No love for the “Wide Track” Gran Prix? Blasphemy!
Awesome choice! I picked up a ’93 Ultra in 2010 for $900 and it was one of the better cars I’ve owned. It was in very nice condition, but I got it cheap because of an engine noise the owner was told was a failing supercharger. I gambled on it and discovered the noise was actually a bad harmonic balancer. $60 and a Saturday afternoon later and that was solved. It ended up as our family car for a few years, then as a loaner to two different people while I did some rust on their cars. Then I sold to a renter for $2500 and it was their family car for a few years. Some bad suspension components and a rusty brake line side-lined it for them, and they told me I could have it back if I got it out of their driveway. $500 worth of parts later and it was back on the road. I drove it for another six months and sold it to a different renter for $1,000. He used it for about a year and then the transmission started slipping, so he gave it to his brother (yet another guy renting from me) who drove it for a few more months before the tranny let go completely. It still ran great, so he sold it for $500 to a guy who wanted the 3800 with a supercharger. I originally purchased it with 94,000 miles, and it was just shy of 200,000 when it was finally sold off for parts. Not a bad run – hopefully you have similar luck with yours!
This rig is seriously dirt-bag level.
I’m thinking a 2 grand one that actually runs (even with 200,000 miles) would be cheaper in the long run.
Holy crap, I hope you have a respirator and disposable coveralls… I don’t think those came from the factory with black, semi-glossy headliners…
That interior is nightmare fuel
When I saw the headliner I gasped. I’m sure Mercedes and co can have given him some pointers on how to deal with the “patient zero” car. At the very least he (hopefully) won’t get trenchfoot like our dear David did.
TBH between the two deals i would be far more likely to by the Buick at $400 as opposed to whatever he paid for the BMW. If you get it running it will outlast the Beemer.
I left North Carolina to get out of the Deadly Spore Zone.
That’s not a Buick, it’s a SuperFund Site.
You can’t say SuperFund without Super Fun!
I have to say my favorite part so far is how the modern replacement keys for a nearly 30 year old car aren’t just any old generic ones, but *exactly* replicate GM’s style at the time – square black plastic covered ignition key, round metal only door/trunk key.
I can visualize my old GM keys vividly right now. Funny how little things like distinctive keys can stick in our memories long after the car/experience is gone.

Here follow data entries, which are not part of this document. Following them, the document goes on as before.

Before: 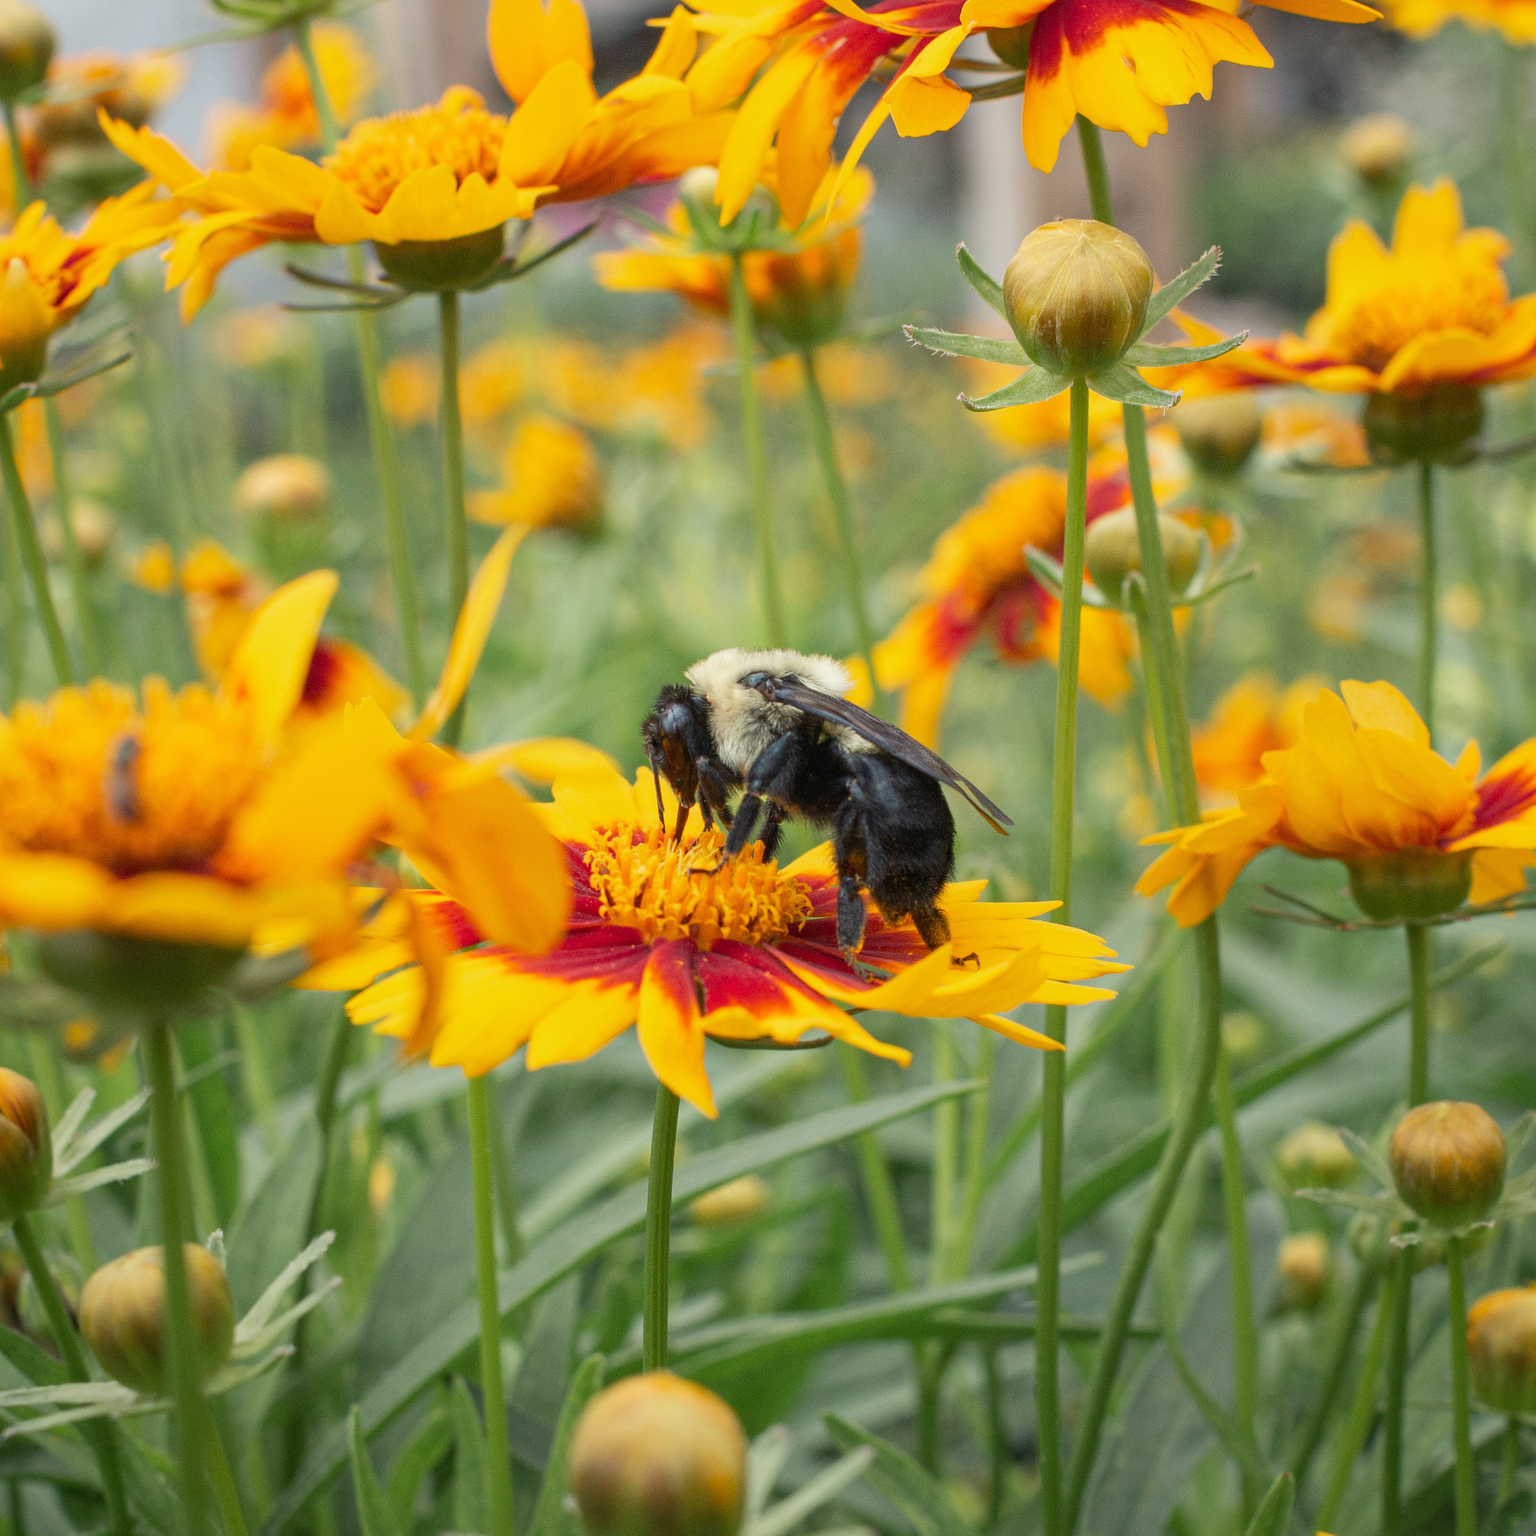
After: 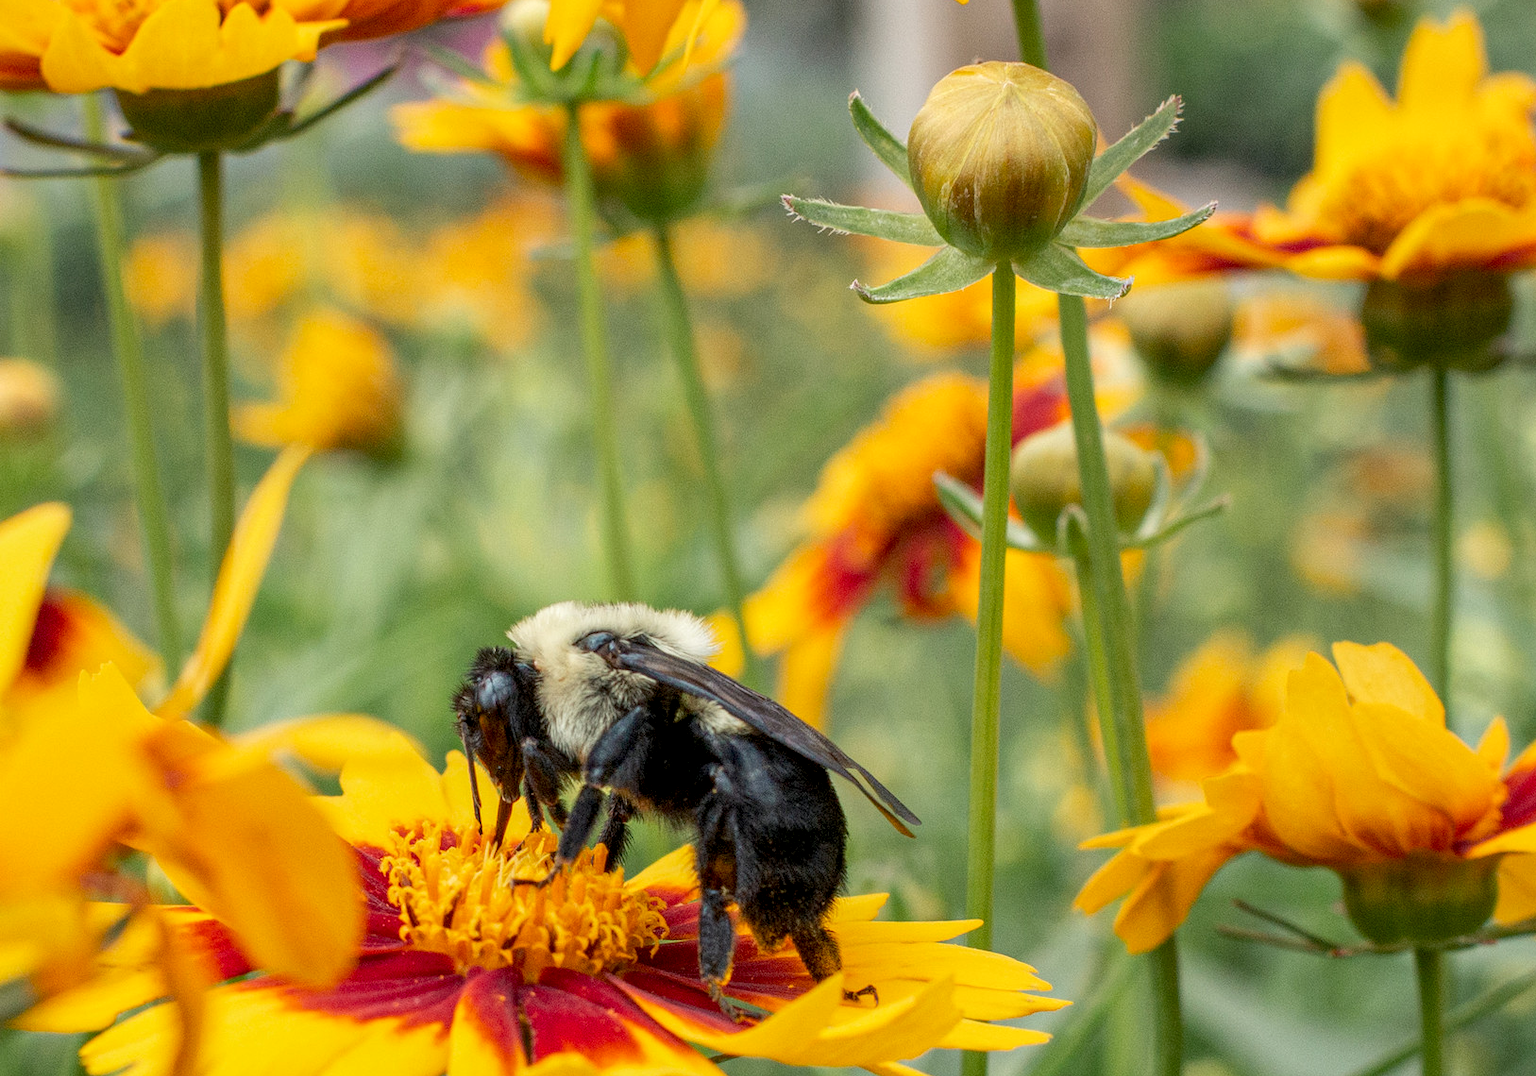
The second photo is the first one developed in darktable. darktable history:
crop: left 18.38%, top 11.092%, right 2.134%, bottom 33.217%
exposure: black level correction 0.007, compensate highlight preservation false
local contrast: on, module defaults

American manufacturers were slow to adopt 1-key setups. I think they had a deal with the Lock Cartel.
My guess is that GM saved $0.03 per car by sourcing the ignition cylinders from a different vendor than the doors and not bothering to have them synced up, then marketed it as a feature.

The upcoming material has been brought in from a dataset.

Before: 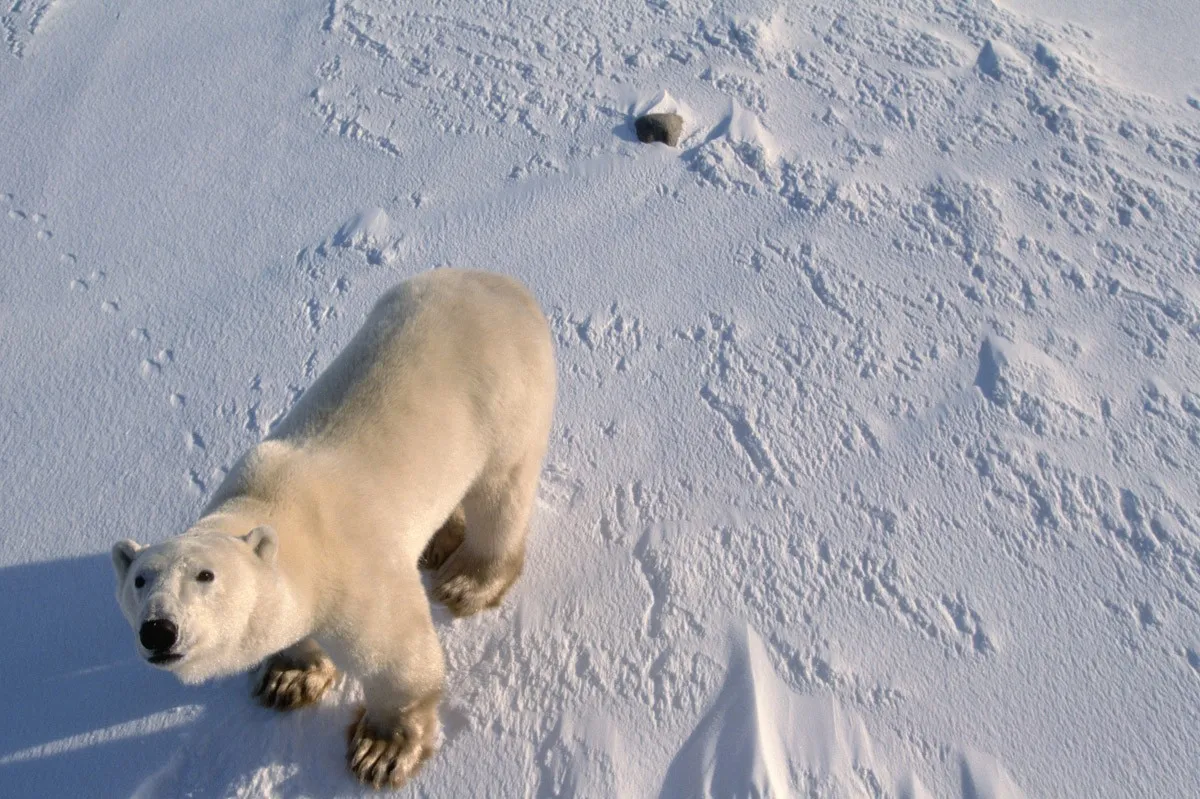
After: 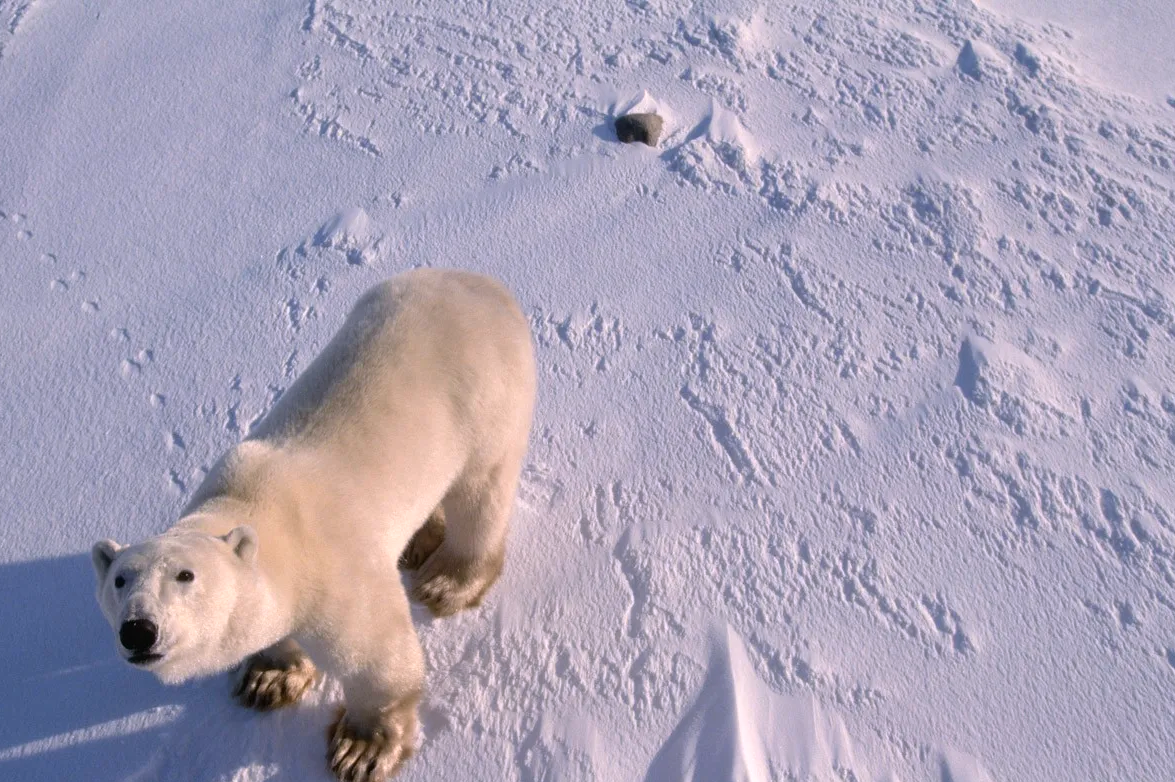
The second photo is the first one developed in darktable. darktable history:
crop: left 1.743%, right 0.268%, bottom 2.011%
white balance: red 1.05, blue 1.072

I guess Buick learned from this car the family beater 2003 LeSabre has 213,000 miles and since #1 son bought it in 2017 after it outlived its first two owners we have done mostly wear items. The big jobs were a front cylinder head from a salvage yard to fix low compression on #3 cylinder new control arms to resolve worn ball joints a brake job and an axle. Apart from an occasional oil leak and crappy GM plastics it’s stone reliable
3800 SC – forged internals on a pretty indestructible engine. If it’s been well maintained once it’s wiring and vacuum system is gone through, the fuel system replumbed…it’s gonna fire right up.
Of the two cars this is, by a new-Hummer-sized margin, the one I’m rooting for. Where a failure in that BMW will be ‘well obviously’ I feel anything in this car will be more of a ‘wow, ok’.

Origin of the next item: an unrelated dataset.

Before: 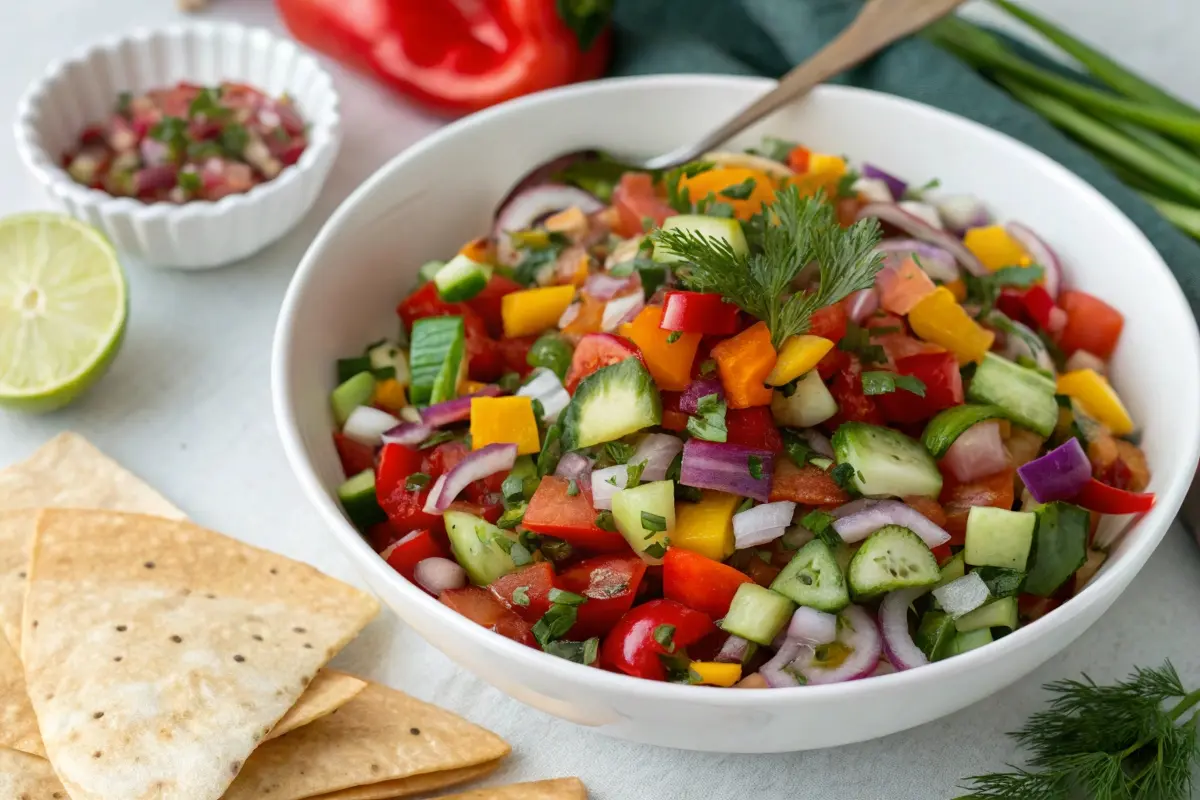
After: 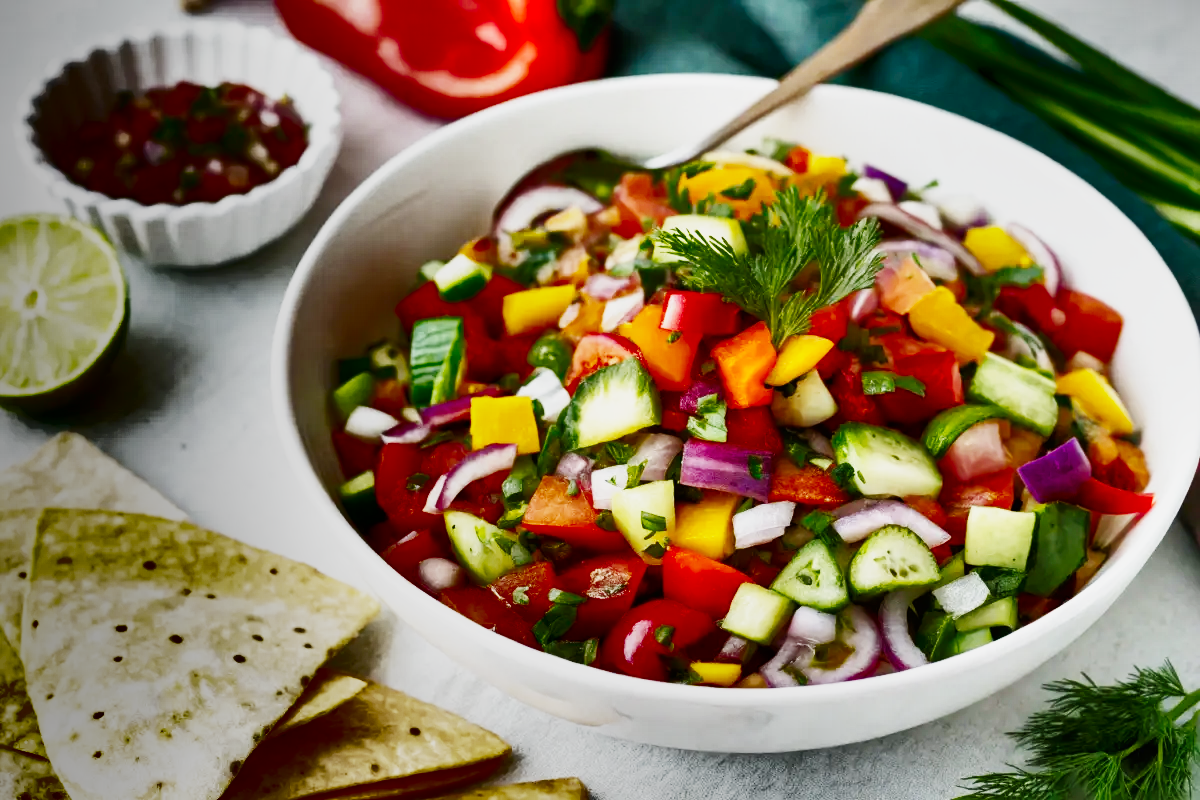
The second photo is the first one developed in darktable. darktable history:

The year that they had Bentley as the marquee at the Monterey historics, there was a line of blower Bentleys, and you know what, they were all green! So I’m not taking your blown green car stats too seriously.
…because green, blower Bentleys are a common sight?
I mean, I usually only see a handful of them in Wilmington, NC rush hour traffic on my daily commute to The Autopian office.